# Consignes
1. D'après l'extrait sur la discographie d'Arabella, quelles deux qualités est-il difficile de trouver réunies dans une version commerciale ?
2. Rédigez la suite de l'extrait sur la discographie d'Arabella, après sa dernière phrase.

== Extrait du document ==

Richard Strauss - ARABELLA, discographie exhaustive et commentée
Par DavidLeMarrec, samedi 9 mai 2009 à :: Vienne décade, et Richard Strauss - Discographies :: #1236 :: rss
Inutile de le marteler à chaque discographie, je n'aime pas l'exercice. Résumer ce qui, précisément, est conçu pour être suggestif et ineffable n'est pas simplement vain, c'est aussi une trahison du sens même de l'opéra. A quoi bon exhiber les ficelles trop grosses, les attentes déçues, alors que le plus important est précisément que demeurent l'illusion théâtrale et le transport musical ?
Toutefois, dans le cas d'Arabella, il ne restait qu'à mettre à jour quelque chose de déjà prêt et qui peut être utile vu la difficulté de trouver une version commerciale équilibrée et dotée d'un livret. Non pas que tout fiche le camp, mais les versions les plus intéressantes ne sont pas les plus luxueuses ici, et n'ont pas été publiées par un label. Il faut donc composer avec ce que l'on a, tout le monde n'ayant pas le loisir de fouiner dans les archives radiophoniques ou d'aller les entendre chez d'autres mordus.

===
== Lignes extraites ==

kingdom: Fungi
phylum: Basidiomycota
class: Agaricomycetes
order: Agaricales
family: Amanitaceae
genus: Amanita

===
== Lignes extraites ==

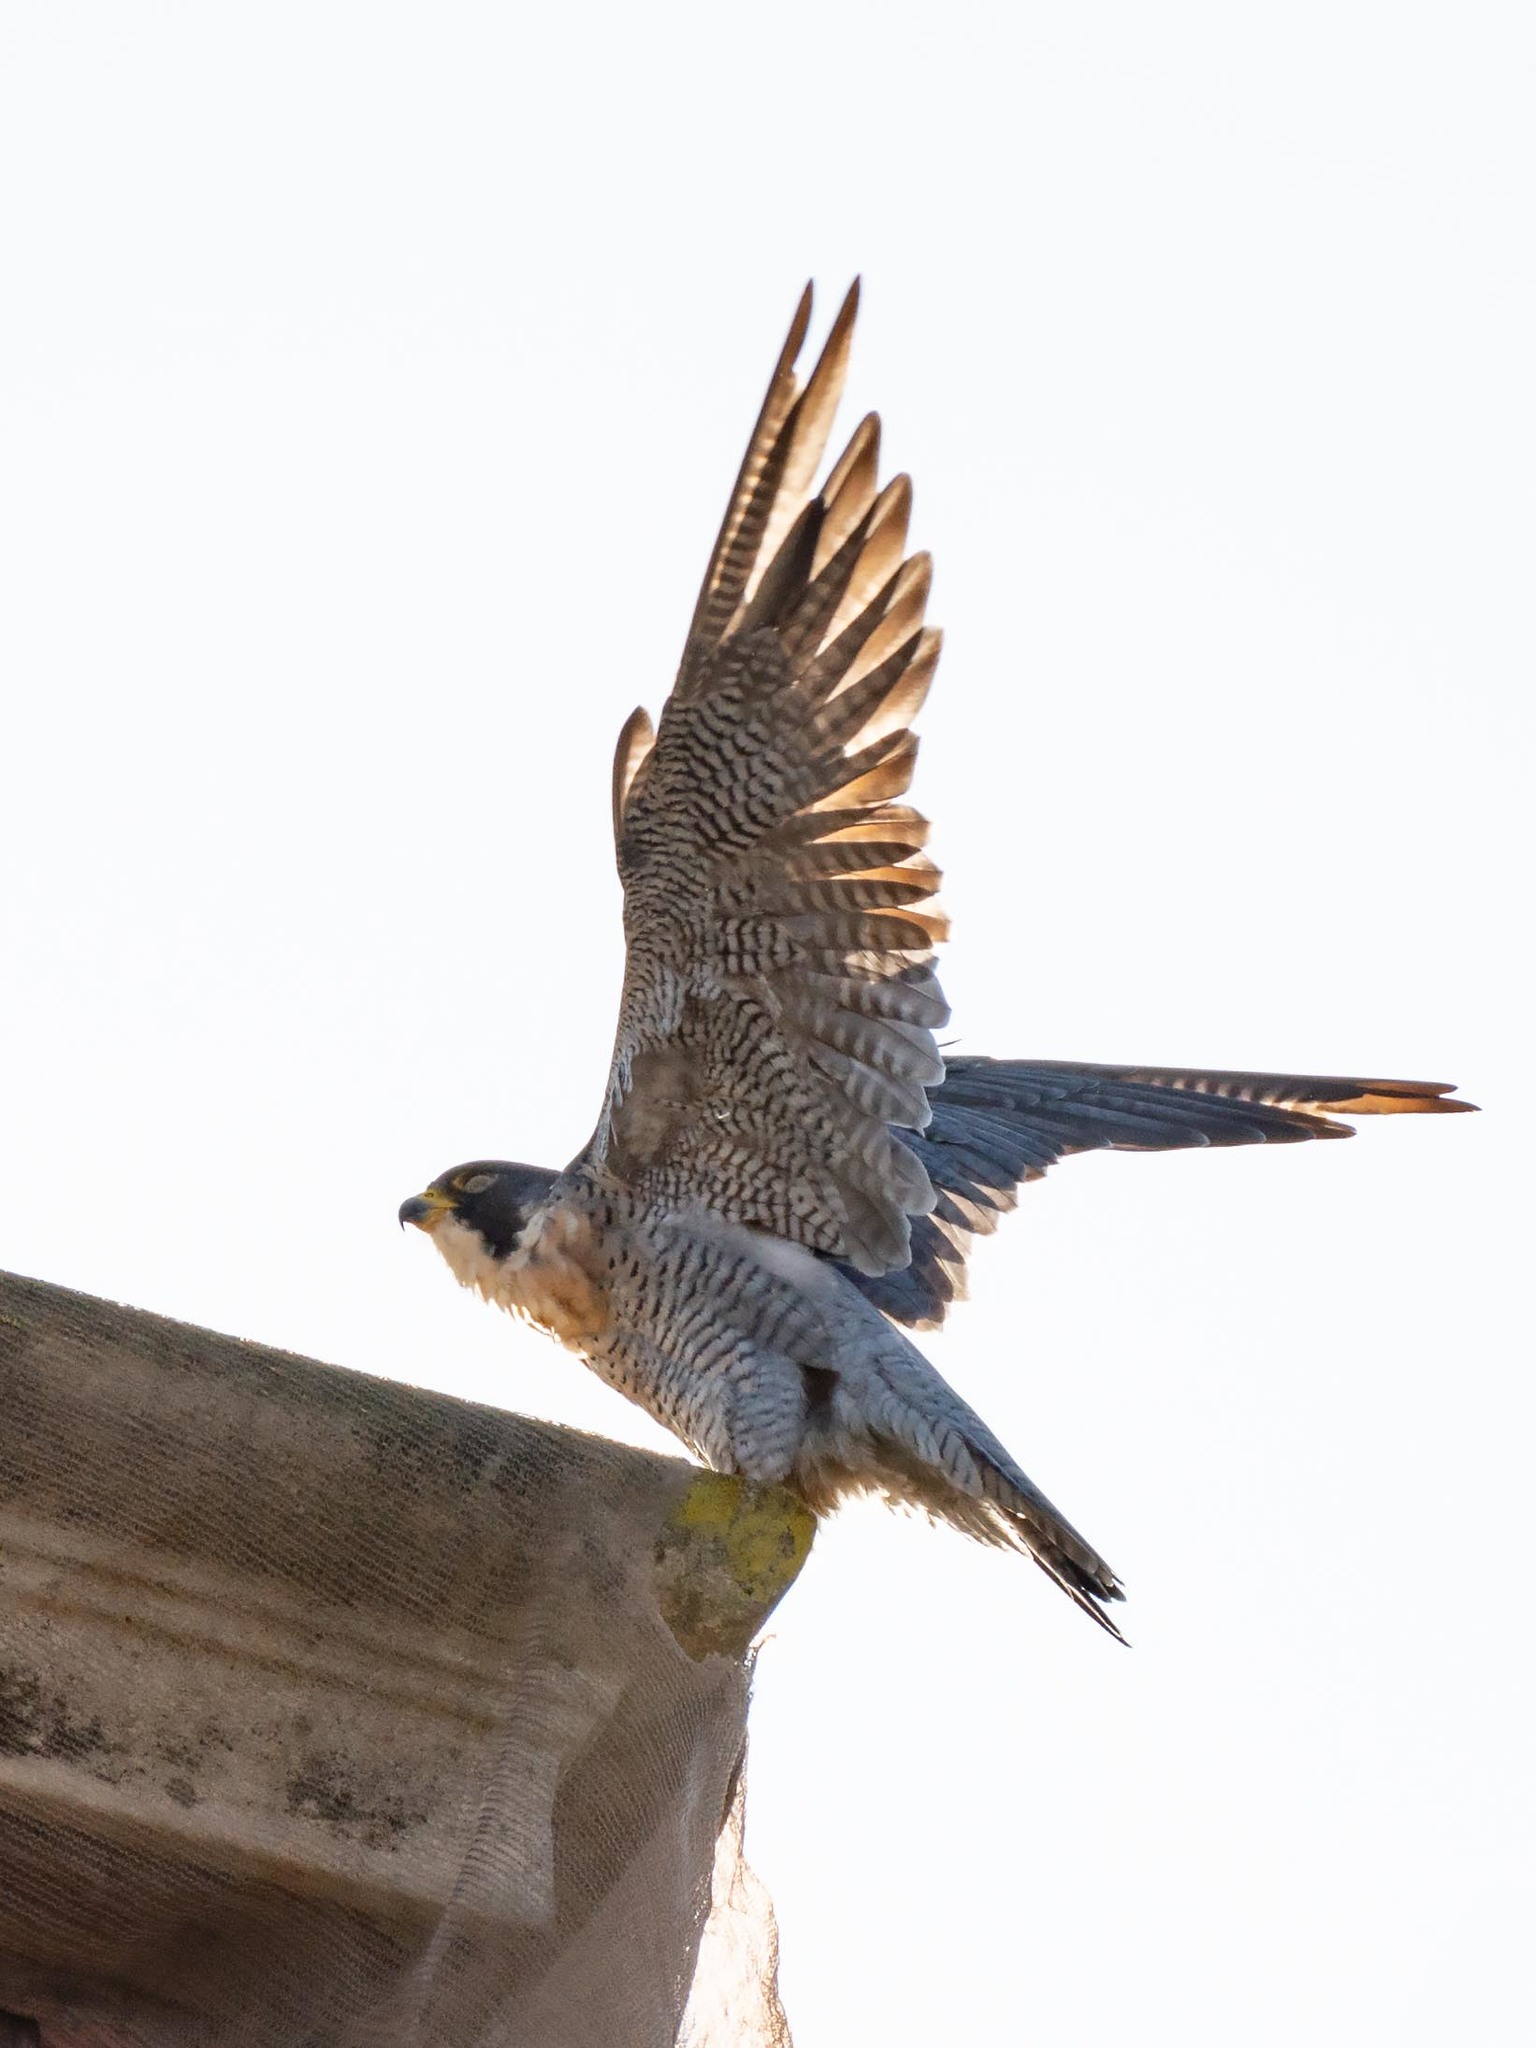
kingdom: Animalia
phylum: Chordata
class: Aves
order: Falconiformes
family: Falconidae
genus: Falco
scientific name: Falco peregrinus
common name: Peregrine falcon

===
== Lignes extraites ==

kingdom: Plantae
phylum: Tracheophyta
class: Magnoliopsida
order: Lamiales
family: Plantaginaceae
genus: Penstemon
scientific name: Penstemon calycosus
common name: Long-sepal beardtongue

===

# Corrigé
1. Il est difficile de trouver une version à la fois équilibrée et dotée d'un livret.

2.
Bref, tout cela se limite à des pistes. Il est vrai qu'il y a tout un monde de sentiments mêlés à exalter dans cet opéra, et que trouver la bonne chaussure à son pied est, comme dans les contes de fées, très utile pour que le rêve soit entier. C'est dans cette perspective de goûter les motifs orchestraux jusqu'au vertige, de s'enivrer de passions feintes mais nullement grossières qu'il faut voir notre entreprise de défrichage. Comme on a la chance de connaître, de près ou de loin, à peu près l'ensemble de la discographie, on se dit que ce peut toujours servir à l'un ou l'autre des lecteurs de passage.
Pour les habitués, ils peuvent peut-être s'épargner la médiocrité laborieuse de cette discographie (gentiment) critique.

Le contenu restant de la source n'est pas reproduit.